Scientists from Heidelberg University in Germany have identified an alternative amplification technique to detect the genetic material of SARS-CoV-2 virus that causes COVID-19. This could offer a way to rapidly test a large number of people for the deadly disease.
However, the researchers noted that the technique is not as sensitive as quantitative RT-PCR, the current standard method for coronavirus testing.
Faster and less complicated testing could help in the rapid isolation of coronavirus positive people and help to identify and prevent new outbreaks of the deadly disease until a vaccine becomes available, they said.
The researchers noted that quantitative RT-PCR can successfully detect viral RNA but requires expensive machinery and chemical reagents that can sometimes be in short supply.
The standard method also depends on time-consuming temperature cycling steps to amplify enough RNA from a patient sample for detection, resulting in a processing time between three and 24 hours in most clinical laboratories, they said.
In the journal Science Translational Medicine, the researchers propose using a technique called reverse transcription loop-mediated isothermal amplification (RT-LAMP), which can be carried out at a constant temperature using simple equipment and a different set of reagents.

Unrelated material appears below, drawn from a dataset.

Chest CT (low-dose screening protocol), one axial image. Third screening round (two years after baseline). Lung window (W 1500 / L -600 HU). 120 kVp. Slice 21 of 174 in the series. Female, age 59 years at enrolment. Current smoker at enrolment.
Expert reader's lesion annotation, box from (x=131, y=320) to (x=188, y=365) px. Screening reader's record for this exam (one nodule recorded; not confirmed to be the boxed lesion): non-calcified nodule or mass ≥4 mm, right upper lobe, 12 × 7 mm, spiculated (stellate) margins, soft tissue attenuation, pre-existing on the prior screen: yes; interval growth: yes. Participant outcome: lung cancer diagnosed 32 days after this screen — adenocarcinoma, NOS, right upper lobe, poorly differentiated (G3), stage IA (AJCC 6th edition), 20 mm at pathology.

In their tests of RNA isolated from 768 nasopharyngeal swabs from individuals tested for Covid-19, the researchers determined that RT-LAMP was less sensitive than quantitative RT-PCR but could be used to evaluate large groups of people, with an average test processing times of 30 minutes.
They concluded that RT-LAMP works best for identifying people with moderate to high amounts of SARS-CoV-2 virus in their bodies, but is not sensitive enough to identify infection in people with a low viral load — such as those at the beginning or end of the illness.
The researchers also tested the possibility of using RT-LAMP directly on nasopharyngeal swabs — without the need for RNA isolation — but concluded this technique was less sensitive than using isolated RNA.